[EXERCISE DATA — start]

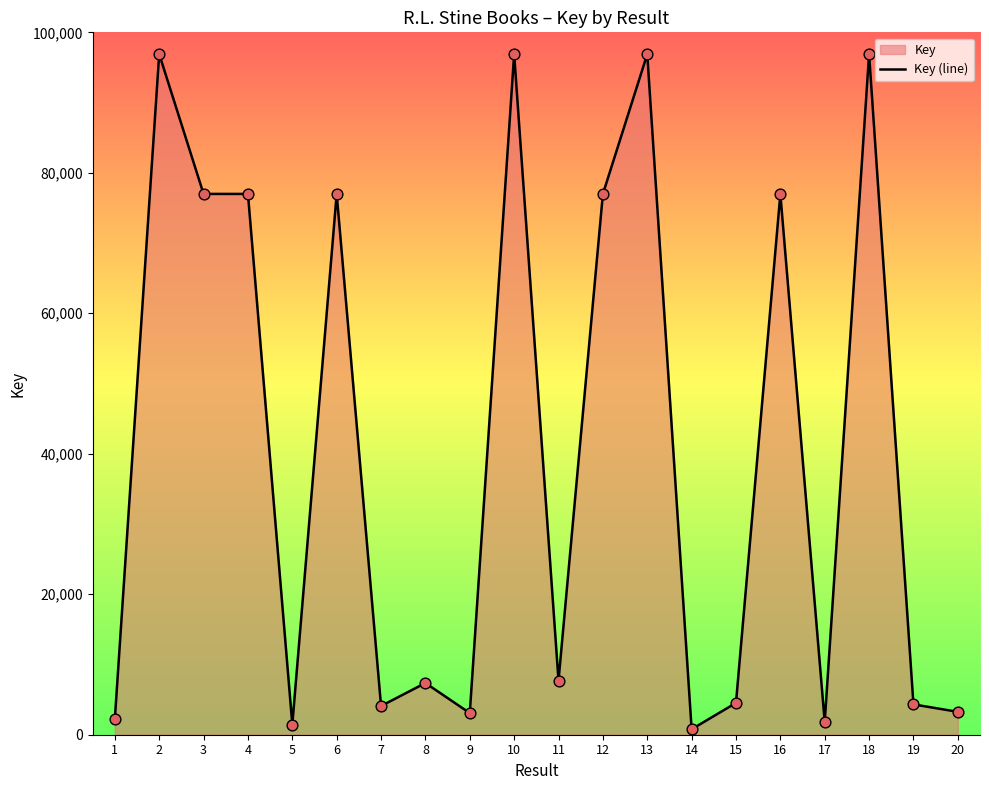

What is the change in value from 5 to 15?

+3081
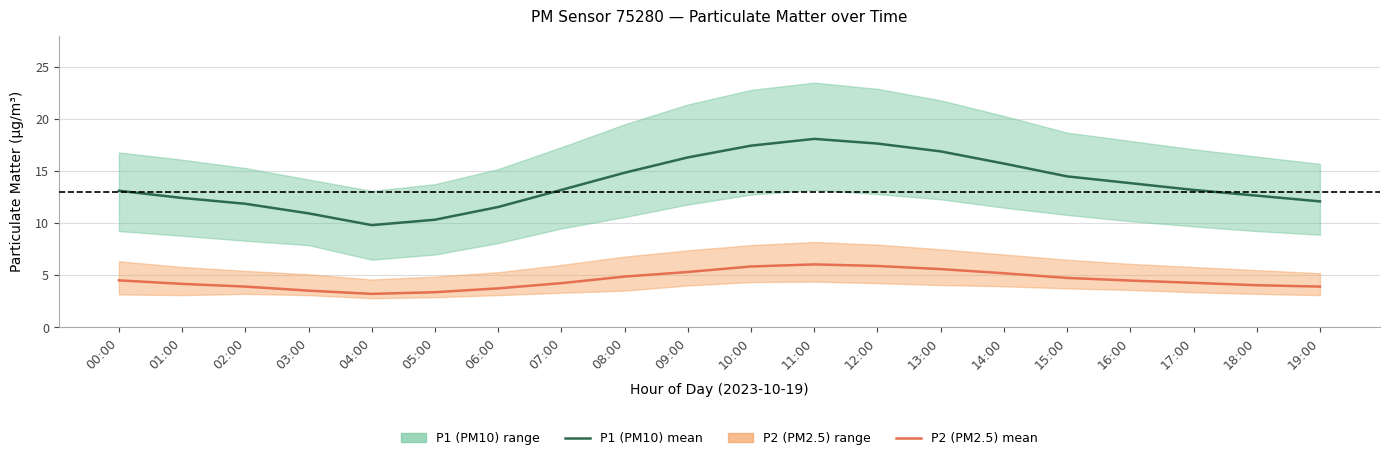

How many interior local peaks does the P1 (PM10) mean series have?

1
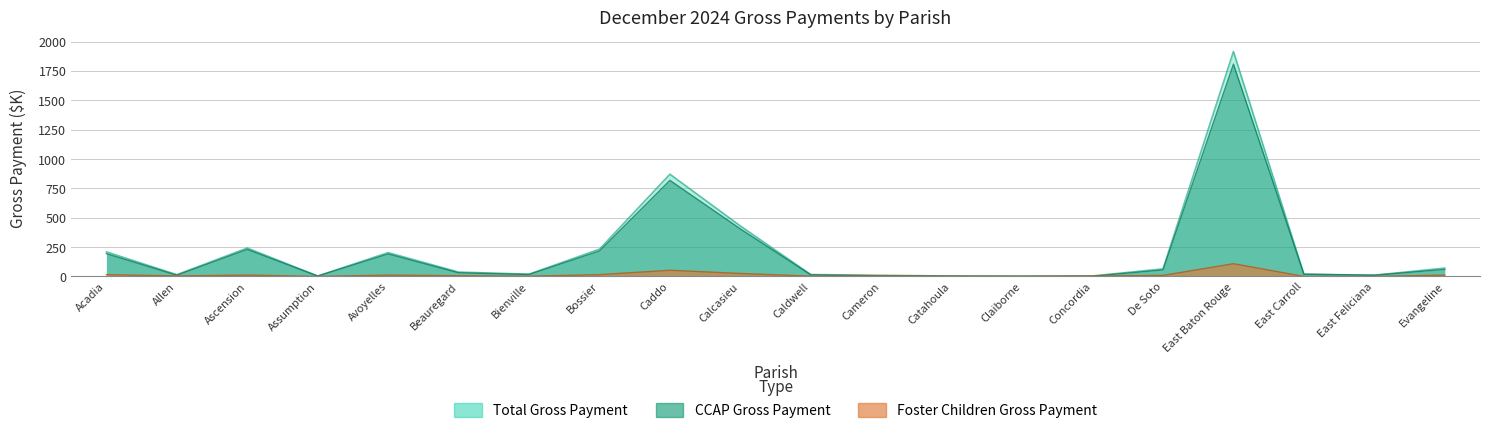

What position from the left is Bossier?

8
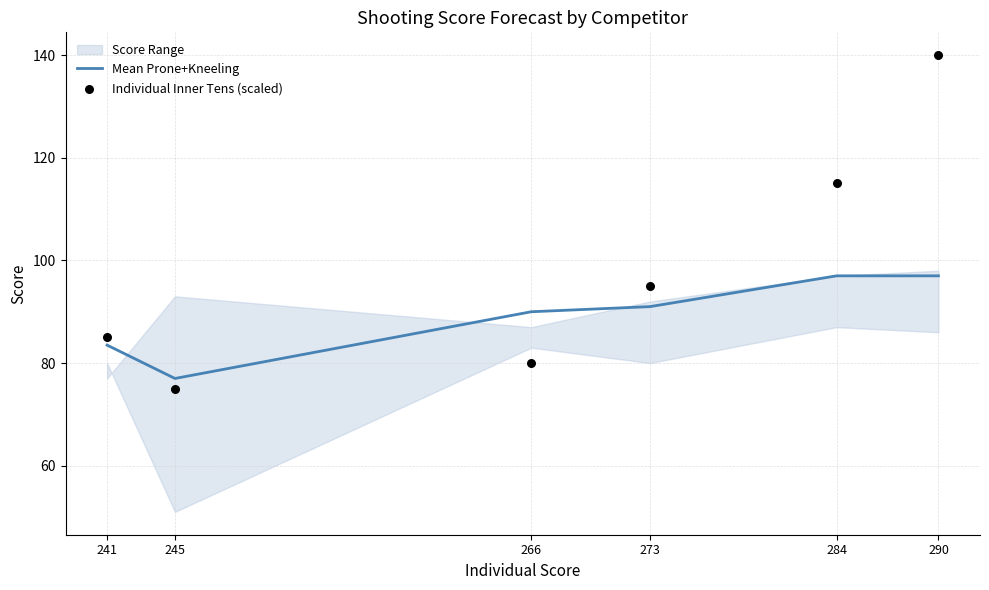

What is the maximum value for Mean Prone+Kneeling?

97.0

[EXERCISE DATA — finish]

WHAT YOU HAVE TO DO> Rewrite all of the data above, replacing every "value" with "amount" and changing nothing else. Leave out the pictures.

ANSWER SECTION>
What is the change in amount from 5 to 15?

+3081

How many interior local peaks does the P1 (PM10) mean series have?

1

What position from the left is Bossier?

8

What is the maximum amount for Mean Prone+Kneeling?

97.0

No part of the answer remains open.